Your reply should repeat all records verbatim and contain no images.

# Stored data entries
--- --- ---

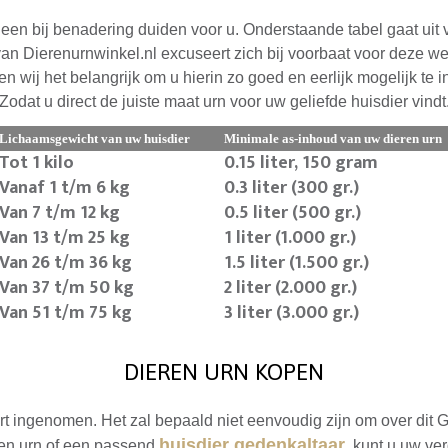
leen bij benadering duiden voor u. Onderstaande tabel gaat uit v
n Dierenurnwinkel.nl excuseert zich bij voorbaat voor deze well
n wij het belangrijk om u hierin zo goed en eerlijk mogelijk te 
Zodat u direct de juiste maat urn voor uw geliefde huisdier vindt
Lichaamsgewicht van uw huisdier
Minimale as-inhoud van uw dieren urn
Tot 1 kilo
0.15 liter, 150 gram
Vanaf 1 t/m 6 kg
0.3 liter (300 gr.)
Van 7 t/m 12 kg
0.5 liter (500 gr.)
Van 13 t/m 25 kg
1 liter (1.000 gr.)
Van 26 t/m 36 kg
1.5 liter (1.500 gr.)
Van 37 t/m 50 kg
2 liter (2.000 gr.)
Van 51 t/m 75 kg
3 liter (3.000 gr.)
DIEREN URN KOPEN
art ingenomen. Het zal bepaald niet eenvoudig zijn om over dit 
huisdier gedenkaltaar
ren urn of een passend
, kunt u uw ver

--- --- ---

# WRITTEN SOLUTION
leen bij benadering duiden voor u. Onderstaande tabel gaat uit v
n Dierenurnwinkel.nl excuseert zich bij voorbaat voor deze well
n wij het belangrijk om u hierin zo goed en eerlijk mogelijk te 
Zodat u direct de juiste maat urn voor uw geliefde huisdier vindt
Lichaamsgewicht van uw huisdier
Minimale as-inhoud van uw dieren urn
Tot 1 kilo
0.15 liter, 150 gram
Vanaf 1 t/m 6 kg
0.3 liter (300 gr.)
Van 7 t/m 12 kg
0.5 liter (500 gr.)
Van 13 t/m 25 kg
1 liter (1.000 gr.)
Van 26 t/m 36 kg
1.5 liter (1.500 gr.)
Van 37 t/m 50 kg
2 liter (2.000 gr.)
Van 51 t/m 75 kg
3 liter (3.000 gr.)
DIEREN URN KOPEN
art ingenomen. Het zal bepaald niet eenvoudig zijn om over dit 
huisdier gedenkaltaar
ren urn of een passend
, kunt u uw ver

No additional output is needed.